▸ **Check your understanding**
(1) Which companies does the blog text on brand names name as Google's competitors in web search? List every one.
(2) Continue the blog posts about brand names and the show Heroes from the last sentence shown.

▸ **Text for analysis**
A quick follow up to my last post on the evolution of the name "blog." One of the reasons I think that this name has evolved is that no one managed to own the term and successfully brand it. It is quite a feat for a company's brand to be so omni-present that it actually encompasses the underlying good or service. The obvious ones in the past were things like Xerox for copies and Kleenex for tissues.

I think Google is an example of a more recent one. The term Google now means "to search the web" and, more importantly, when someone tells you they did a web-search on a subject, you automatically conjure up images of a Google search. A web search is a Google search and vice versa. This is a pretty impressive feat.

The same thing did not happen with the term blog though. For whatever reason, no one has yet to grab a material share of the blog market and thereby inextricably tie the term to their product. As a result the name drifts and now encompasses things like Topix forums, MySpace pages, etc. Imagine though if Six Apart would have locked down the blog market in the same manner that Google has locked down search. Usage of the term "blog" would immediately conjure up images of the Moveable Type product and the brand it conveys. Similar to how the term "operating system" immediately conjures up images of Windows - er, Vista.

Without an owner, a name, like a stray dog, tends to wander.

May 3, 2007

Name Redux: Owning Your Market

One more thought I my last couple of posts on names and brands. I stated in my last post that the Google brand was so omni-present that it actually became synonymous with the underlying service involved: web search. As a result everyone knows what i means to "Google" someone and when one talks about web search, immediate images of Google searches are conjured up.

So where does that leave the competition? Not in a good place. Yahoo has been struggling for its identity for a while. One of the reasons is that they no longer own their core offering - web search. Yahoo used to own its core offering, when the site was primarily a directory. But the web evolved beyond that, search came to be the preferred surfing method, Google grabbed that market and Yahoo got lost in the dust. Now it is a non-branded site propped up primarily by email users (i.e. the Yahoo "power user").

But Yahoo is not alone. Ask, Microsoft and many "vertical search" folks tend to spend a lot of time and money on products and marketing that are designed to compete with Google in the search space. But Google is the search space. This leads to the perverse result that when these competitors market around their search capabilities, they're actually re-enforcing the Google brand in the mind of the consumer. Is it any wonder that these past few years, with all of the resources spent by these competitors on products and marketing that Google's market share has actually increased.

The lesson here: if you want to do anything search related (vertical or otherwise), you need to call it something else. Otherwise, your better off investing your money in Google stock.

May 8, 2007

Heroes Flaw

As I mentioned before, one of my (and pretty much everyone else's) new favorite shows is Heroes. Great story, good characters, suspense, etc. But with that, I think I found a screw up in the show last week - and since I have been light on blogging material lately (too much travel, I think), I figured I should document it. If you don't watch Heroes, stop reading now.

▸ **Data block**
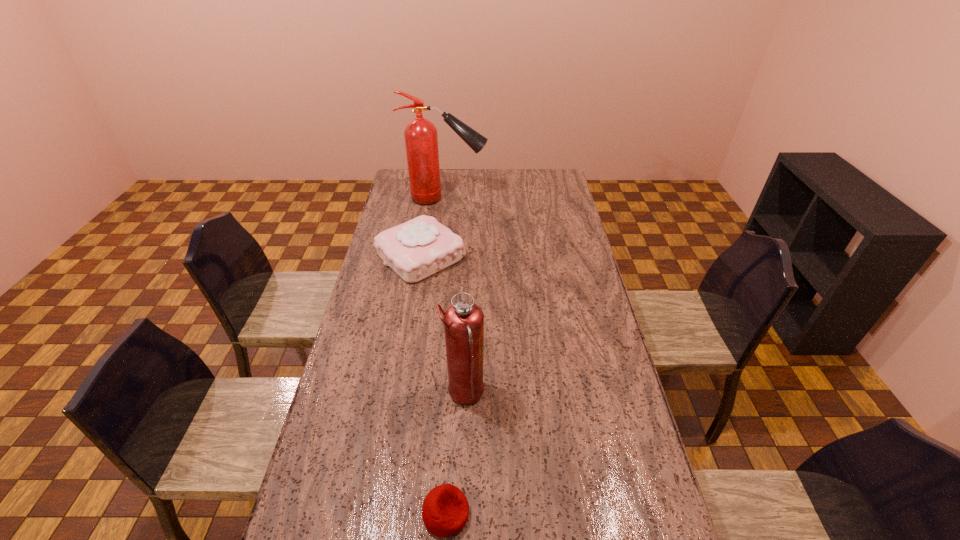
Find the location of a particular element. The width and height of the screenshot is (960, 540). vacant space that satisfies the following two spatial constraints: 1. at the nozzle end of the farthest object; 2. on the front side of the second farthest object is located at coordinates (439, 256).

▸ **Exercise responses**
(1) Yahoo, Ask, Microsoft

(2)
OK, so Hiro and his buddy go five years into the future where NY City was decimated from a bomb going off. They run into Hiro of the future - the one who told Peter Petrellli at the beginning of the season to "save the cheerleader, save the world." Future Hiro informs present day Hiro that because they failed to save the cheerleader from Sylar, Hiro couldn't kill Sylar, and, as a result, Sylar succeeded in blowing up NYC. OK, makes sense. Except for the fact that, in that same five years in the future world, they show a scene where the cheerleader is alive and well, waiting tables (albeit as a brunette). Wait, I thought the whole reason NYC was decimated was because she wasn't saved. So how is she alive? Seems like a flaw to me, unless I am missing something.

Like I said, I'm a bit light on blogging material....

The Top 10 Reasons Why Newspapers Are Sinking Online

Forget the subscription vs. free debate (circulation revenue is a small fraction of advertising revenue), here's the top 10 reasons why newspapers are sinking online:

1. Local brands don't translate online. New mediums need new brands. Localnewspaper.com doesn't work.

2. Local markets don't exist online for users. The web itself is an aggregator - makes everyone a neighbor. Most of the audience to newspaper.com's come from "out of market."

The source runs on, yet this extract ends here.